§ ФРАГМЕНТ СТРАНИЦЫ

Фестивальная ипостась
- Вы активно включены в водоворот фестивального движения.
- В Самаре уже существовал фестиваль театров для детей и молодежи, когда меня и моего давнего друга детского поэта Андрея Усачева пригласили сюда, чтобы мы попытались сделать этот фестиваль отличающимся от других. Тогда это было сделать легче, чем теперь: подобных фестивалей было всего три. Сейчас их более двадцати. Мы решили создать фестиваль самых лучших, в том числе «золотомасочных» спектаклей, придумали лозунг: «Все лучшие - детям». Кто только не побывал за эти годы на «Золотой репке». Сегодня проводить такой фестиваль гораздо труднее: одни и те же спектакли переезжают с одного фестиваля на другой, и фестивали теряют свое лицо. Название «Золотая репка» мы придумали не просто так. Хотели учредить аналогичную «Золотой маске» премию для детских спектаклей, которым на том фестивале непросто быть на равных со взрослыми. Но нашу инициативу перехватил Санкт-Петербург: в этом плане там легче, чем Самаре. Когда-то мы с екатеринбургским театральным критиком и продюсером Олегом Лоевским на всех углах трубили, что для детского театра нужны другие пространства, что это театр малой формы. Сейчас детский театр завален «малой формой» и выяснилось, что у него нет большой. Впору трубить о том, что делать с большими сценами: многие детские театры имеют залы на 800 мест. Значит, нужно что-то придумать. Но не такое, за что потом будет стыдно. Пора серьезно взяться за большую форму, а для этого нужны качественные пьесы. Если по какой-то пьесе поставлен плохой спектакль, значит, в ней самой было что-то такое, что повлекло за собой такой результат.

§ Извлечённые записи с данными
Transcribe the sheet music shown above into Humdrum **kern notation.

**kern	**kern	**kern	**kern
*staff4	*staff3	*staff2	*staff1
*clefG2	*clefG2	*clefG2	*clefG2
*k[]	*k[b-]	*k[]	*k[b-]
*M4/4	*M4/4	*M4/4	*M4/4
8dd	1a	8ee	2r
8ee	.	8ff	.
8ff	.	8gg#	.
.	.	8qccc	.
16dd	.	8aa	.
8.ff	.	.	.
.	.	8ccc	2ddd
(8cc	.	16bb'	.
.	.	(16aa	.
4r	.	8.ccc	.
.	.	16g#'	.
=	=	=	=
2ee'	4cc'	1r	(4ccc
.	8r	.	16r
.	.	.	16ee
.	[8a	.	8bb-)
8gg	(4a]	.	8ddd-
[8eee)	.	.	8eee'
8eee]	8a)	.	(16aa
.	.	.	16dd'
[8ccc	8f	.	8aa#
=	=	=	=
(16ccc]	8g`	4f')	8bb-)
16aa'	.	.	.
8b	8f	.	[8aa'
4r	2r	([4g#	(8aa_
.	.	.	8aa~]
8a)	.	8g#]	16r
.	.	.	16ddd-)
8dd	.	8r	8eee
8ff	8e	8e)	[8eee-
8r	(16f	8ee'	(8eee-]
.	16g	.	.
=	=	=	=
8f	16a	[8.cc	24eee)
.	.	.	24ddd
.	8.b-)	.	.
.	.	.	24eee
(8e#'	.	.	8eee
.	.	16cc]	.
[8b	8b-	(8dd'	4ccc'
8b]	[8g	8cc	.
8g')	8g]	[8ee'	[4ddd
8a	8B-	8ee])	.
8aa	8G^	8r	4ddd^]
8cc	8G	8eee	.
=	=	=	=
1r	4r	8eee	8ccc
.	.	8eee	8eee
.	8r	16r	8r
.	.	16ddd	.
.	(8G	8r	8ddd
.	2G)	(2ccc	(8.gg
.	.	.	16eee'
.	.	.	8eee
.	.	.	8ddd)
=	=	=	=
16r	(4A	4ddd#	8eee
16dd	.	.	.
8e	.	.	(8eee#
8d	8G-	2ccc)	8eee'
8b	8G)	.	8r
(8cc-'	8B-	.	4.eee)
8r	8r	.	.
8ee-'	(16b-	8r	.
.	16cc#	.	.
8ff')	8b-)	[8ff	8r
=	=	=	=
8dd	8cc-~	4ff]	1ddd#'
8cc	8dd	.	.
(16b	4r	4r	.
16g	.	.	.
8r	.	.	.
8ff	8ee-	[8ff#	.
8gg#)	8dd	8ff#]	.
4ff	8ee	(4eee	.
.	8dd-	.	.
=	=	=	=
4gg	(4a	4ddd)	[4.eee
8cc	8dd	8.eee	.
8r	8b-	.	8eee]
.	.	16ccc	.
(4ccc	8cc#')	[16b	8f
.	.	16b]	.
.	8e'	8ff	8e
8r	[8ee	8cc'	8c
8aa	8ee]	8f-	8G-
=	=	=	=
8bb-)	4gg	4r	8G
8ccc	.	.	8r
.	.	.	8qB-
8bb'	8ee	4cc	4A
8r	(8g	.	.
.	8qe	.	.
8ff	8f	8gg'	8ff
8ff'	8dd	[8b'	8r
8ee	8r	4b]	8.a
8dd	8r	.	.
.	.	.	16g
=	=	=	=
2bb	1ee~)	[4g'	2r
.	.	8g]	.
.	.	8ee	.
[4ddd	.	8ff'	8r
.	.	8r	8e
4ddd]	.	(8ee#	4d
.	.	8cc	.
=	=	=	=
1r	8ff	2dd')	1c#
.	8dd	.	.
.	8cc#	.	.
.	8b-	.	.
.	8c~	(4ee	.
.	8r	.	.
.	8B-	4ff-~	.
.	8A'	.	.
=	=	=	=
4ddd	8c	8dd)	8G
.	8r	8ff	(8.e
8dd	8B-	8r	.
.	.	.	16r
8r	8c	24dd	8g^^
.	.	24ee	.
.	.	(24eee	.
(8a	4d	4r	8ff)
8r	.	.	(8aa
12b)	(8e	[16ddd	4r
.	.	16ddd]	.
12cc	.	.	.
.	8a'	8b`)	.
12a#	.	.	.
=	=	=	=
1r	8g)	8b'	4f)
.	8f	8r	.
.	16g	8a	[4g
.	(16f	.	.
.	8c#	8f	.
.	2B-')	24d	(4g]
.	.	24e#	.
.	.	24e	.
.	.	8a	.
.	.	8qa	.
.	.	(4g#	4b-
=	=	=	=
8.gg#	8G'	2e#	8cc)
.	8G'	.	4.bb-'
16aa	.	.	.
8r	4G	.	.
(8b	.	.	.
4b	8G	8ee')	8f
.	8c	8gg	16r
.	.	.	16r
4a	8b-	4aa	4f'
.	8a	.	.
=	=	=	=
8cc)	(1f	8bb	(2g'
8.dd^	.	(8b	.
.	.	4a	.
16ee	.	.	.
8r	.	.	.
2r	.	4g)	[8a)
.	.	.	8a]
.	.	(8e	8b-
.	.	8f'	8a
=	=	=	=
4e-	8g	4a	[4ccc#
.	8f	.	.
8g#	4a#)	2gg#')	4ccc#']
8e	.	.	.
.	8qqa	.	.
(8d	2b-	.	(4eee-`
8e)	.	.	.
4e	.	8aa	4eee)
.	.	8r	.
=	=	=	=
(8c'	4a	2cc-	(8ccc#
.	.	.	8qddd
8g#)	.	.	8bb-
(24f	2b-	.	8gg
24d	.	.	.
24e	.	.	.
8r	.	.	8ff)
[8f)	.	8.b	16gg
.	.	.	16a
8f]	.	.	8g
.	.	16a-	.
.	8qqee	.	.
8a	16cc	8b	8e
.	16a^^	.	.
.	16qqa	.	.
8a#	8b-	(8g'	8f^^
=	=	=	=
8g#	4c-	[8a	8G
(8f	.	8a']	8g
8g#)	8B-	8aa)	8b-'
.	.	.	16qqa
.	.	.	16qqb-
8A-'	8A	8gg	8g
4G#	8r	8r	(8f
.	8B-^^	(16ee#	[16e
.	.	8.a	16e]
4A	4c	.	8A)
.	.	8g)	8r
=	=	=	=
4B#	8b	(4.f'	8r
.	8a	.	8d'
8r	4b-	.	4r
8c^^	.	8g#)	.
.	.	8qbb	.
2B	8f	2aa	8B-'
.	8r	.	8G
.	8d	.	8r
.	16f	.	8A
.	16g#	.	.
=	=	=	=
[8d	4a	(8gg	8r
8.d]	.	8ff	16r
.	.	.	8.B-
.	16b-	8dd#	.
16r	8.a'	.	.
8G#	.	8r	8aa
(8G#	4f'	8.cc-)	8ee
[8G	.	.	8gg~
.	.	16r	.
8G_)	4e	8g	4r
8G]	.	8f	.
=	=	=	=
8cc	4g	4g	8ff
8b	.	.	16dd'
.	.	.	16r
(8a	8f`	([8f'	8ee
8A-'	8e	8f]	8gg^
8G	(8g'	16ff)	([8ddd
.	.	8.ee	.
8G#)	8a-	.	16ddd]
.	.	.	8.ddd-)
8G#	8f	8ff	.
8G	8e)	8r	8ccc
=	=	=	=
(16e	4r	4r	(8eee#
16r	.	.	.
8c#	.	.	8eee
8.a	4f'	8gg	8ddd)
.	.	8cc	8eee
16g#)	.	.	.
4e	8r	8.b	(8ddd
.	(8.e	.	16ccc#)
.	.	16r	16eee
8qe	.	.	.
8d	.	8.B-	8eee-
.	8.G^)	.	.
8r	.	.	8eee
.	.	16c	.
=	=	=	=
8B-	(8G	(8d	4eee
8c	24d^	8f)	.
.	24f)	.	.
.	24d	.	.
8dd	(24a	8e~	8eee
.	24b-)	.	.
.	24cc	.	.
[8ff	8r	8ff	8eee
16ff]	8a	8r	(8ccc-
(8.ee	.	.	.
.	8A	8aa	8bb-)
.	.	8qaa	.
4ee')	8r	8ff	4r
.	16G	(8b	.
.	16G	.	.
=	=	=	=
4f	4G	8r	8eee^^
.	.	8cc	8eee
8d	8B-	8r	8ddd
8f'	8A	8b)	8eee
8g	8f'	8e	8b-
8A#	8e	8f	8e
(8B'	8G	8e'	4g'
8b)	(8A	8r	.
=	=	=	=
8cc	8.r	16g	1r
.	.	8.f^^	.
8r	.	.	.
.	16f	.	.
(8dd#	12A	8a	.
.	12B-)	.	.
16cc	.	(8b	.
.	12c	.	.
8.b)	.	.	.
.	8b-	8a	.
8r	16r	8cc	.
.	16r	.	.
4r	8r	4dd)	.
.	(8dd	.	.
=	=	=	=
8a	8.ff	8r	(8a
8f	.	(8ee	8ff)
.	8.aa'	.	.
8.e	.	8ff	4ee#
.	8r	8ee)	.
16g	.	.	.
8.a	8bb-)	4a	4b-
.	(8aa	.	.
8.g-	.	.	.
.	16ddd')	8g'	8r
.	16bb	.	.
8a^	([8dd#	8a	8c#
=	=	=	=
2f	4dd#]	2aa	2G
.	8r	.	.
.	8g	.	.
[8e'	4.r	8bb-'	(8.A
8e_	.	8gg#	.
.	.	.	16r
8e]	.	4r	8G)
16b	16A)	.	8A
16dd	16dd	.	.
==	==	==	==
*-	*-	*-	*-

§ ОПИСАНИЕ ЗАДАНИЯ
Пожалуйста, ответьте по фрагменту о фестивале «Золотая репка» на три вопроса:
1. Сколько подобных фестивалей было в то время, когда в Самару пригласили отвечающего и Андрея Усачева, и сколько их сейчас?
2. Какой лозунг придумали для фестиваля?
3. Сколько мест в залах многих детских театров?
Записи для работы не понадобятся.

§ ОТВЕТ К ЗАДАНИЮ
1. Тогда их было всего три, сейчас более двадцати.
2. «Все лучшие - детям».
3. 800 мест.